« Tels sont les pasteurs, tels sont les peuples » : Le trésor d’un bon curé en la fête du Saint Curé d’Ars

Le 4 août, l’Église célèbre la mémoire de saint Jean-Marie Vianney, le Saint Curé d’Ars, patron de tous les curés et prêtres du monde entier. Sa vie et son ministère incarnent parfaitement l’une des plus grandes préoccupations et passions de saint Vincent de Paul : l’immense nécessité d’avoir de saints prêtres pour le salut du peuple.

« Tels sont les pasteurs, tels sont les peuples »

Saint Vincent de Paul connaissait profondément la réalité de son époque et avait coutume de rappeler une maxime inébranlable : « Tels sont les pasteurs, tels sont aussi les peuples » (Vie du Vénérable Serviteur de Dieu Vincent de Paul, Louis Abelly). Le Fondateur soulignait avec une immense tristesse que l’abandon du peuple était en grande partie dû au manque de préparation de ses ministres, affirmant que « l’Église se ruine en bien des endroits à cause de la mauvaise vie des prêtres » (Vie de saint Vincent de Paul, Pierre Collet). Pour lui, si les missionnaires et les prêtres accomplissent leur devoir, tout ira bien ; au contraire, s’ils ne le font pas, ils seront la cause de tous les désordres.

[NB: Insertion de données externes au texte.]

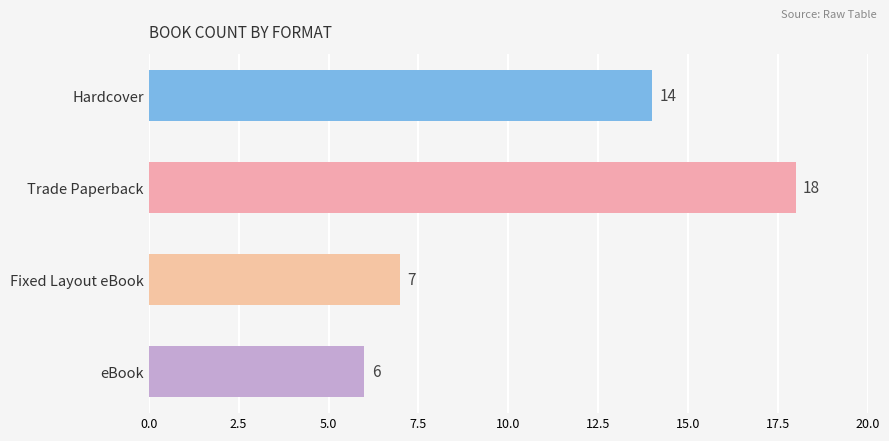

Rank the categories by value from lowest to highest.

eBook, Fixed Layout eBook, Hardcover, Trade Paperback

Pour comprendre cette exigence si élevée, il suffit de se rappeler un épisode émouvant des débuts de son propre ministère. La révérence que saint Vincent éprouvait pour le sacerdoce était si grande qu’après avoir été ordonné, il fut tellement impressionné par la grandeur et la majesté d’un acte aussi divin qu’il n’eut pas le courage de célébrer sa première messe en public. Afin de célébrer le Saint Sacrifice avec moins de trouble et dans un plus grand recueillement, il choisit de se retirer dans une petite chapelle rustique dédiée à la Vierge, située au sommet d’une colline et cachée au milieu des bois (Vie de saint Vincent de Paul, Pierre Collet).

Le miracle d’un saint curé

Le Saint Curé d’Ars est la démonstration historique de cette conviction vincentienne concernant la grandeur du sacerdoce. Il arriva dans une paroisse rurale avec un troupeau indifférent et, par sa persévérance, sa prière et son dévouement total, il transforma radicalement sa communauté. Le changement dans les âmes et dans les mœurs fut si remarquable qu’un cri d’émerveillement ne tarda pas à retentir dans les environs : « Ars n’est plus Ars ! » (Le Curé d’Ars, Francis Trochu).

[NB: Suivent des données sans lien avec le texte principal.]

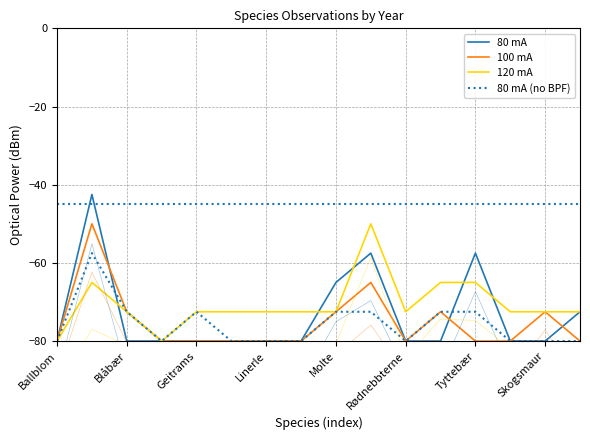

How many lines are shown in the chart?

4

Cette capacité de transformation est précisément ce que saint Vincent admirait et attendait du ministère pastoral. Émerveillé par l’efficacité d’un ministère fidèle, le Fondateur s’exclamait : « Oh ! qu’un bon Prêtre est une grande chose ! Que ne peut-il pas faire ? Mais que ne fait-il pas avec la grâce de Dieu ? » (Vie de saint Vincent de Paul, Pierre Collet).

Un bon prêtre instruit et édifie les âmes avec cette éloquence vivante et ardente que les saints savent puiser à la source inépuisable du Cœur de Jésus, sans avoir besoin de vaines rhétoriques (Sermons choisis, Saint Curé d’Ars).

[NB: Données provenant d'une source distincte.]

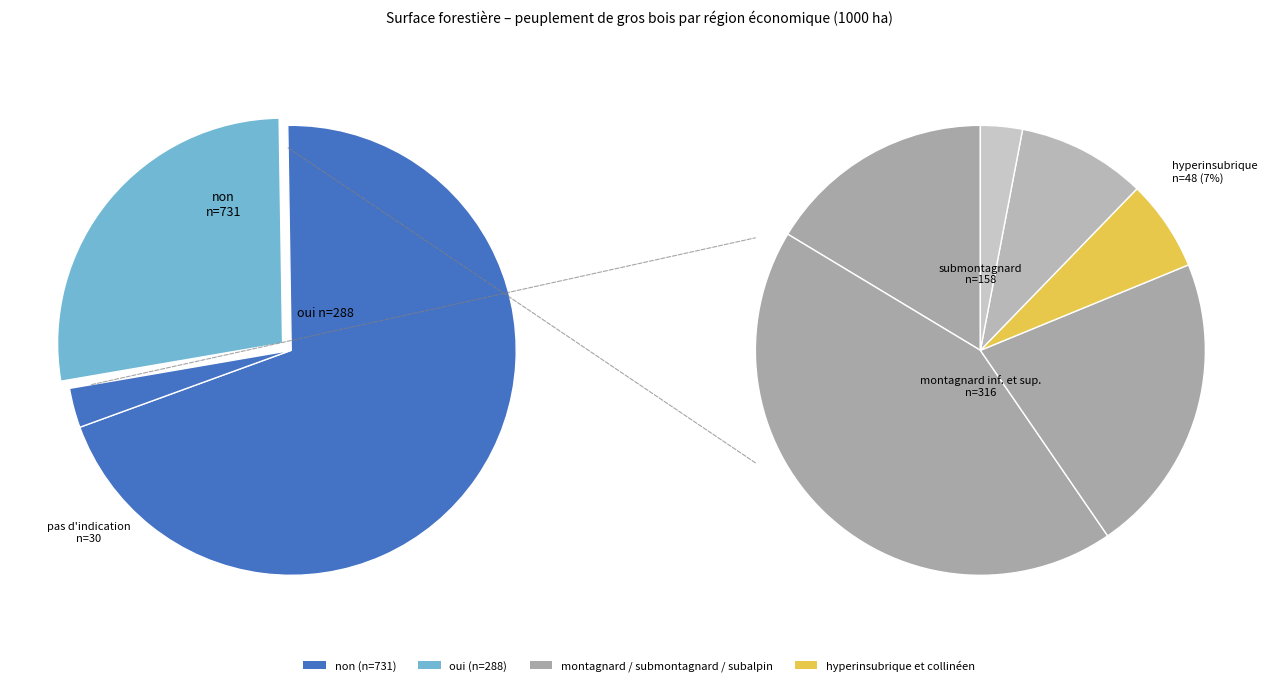

To the nearest percent, what is the difference between the pas d indication and non slice percentages?

67%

La formation du clergé : un pilier de la Congrégation de la Mission

Saint Vincent comprit si bien que l’évangélisation serait finalement stérile sans des pasteurs capables de la maintenir vivante que, avec ses compagnons, il se rendit compte que les fruits des missions ne pouvaient être conservés parmi les peuples sans prendre également soin de la formation des prêtres. C’est pourquoi les retraites pour les ordinands et la direction des séminaires devinrent l’œuvre la plus élevée et la plus importante pour le progrès de l’Église (Vie du Vénérable Serviteur de Dieu Vincent de Paul, Louis Abelly).

Aujourd’hui, la Congrégation de la Mission maintient plus que jamais vivant cet engagement historique, en faisant siennes, parmi ses finalités actuelles, les suivantes : « Nous offrons une formation permanente aux prêtres afin de les préparer à relever les défis du monde moderne et à mieux répondre aux besoins spirituels de leurs communautés » (Portail de la Congrégation de la Mission).

En cette fête du Saint Curé d’Ars, prions Dieu pour tous les prêtres, les missionnaires et les séminaristes. Que le Seigneur nous accorde le don de pasteurs véritablement revêtus de l’esprit du Christ, afin que, guidant leurs communautés avec douceur, charité et dévouement, ils continuent à rendre l’Évangile effectif au milieu des plus pauvres.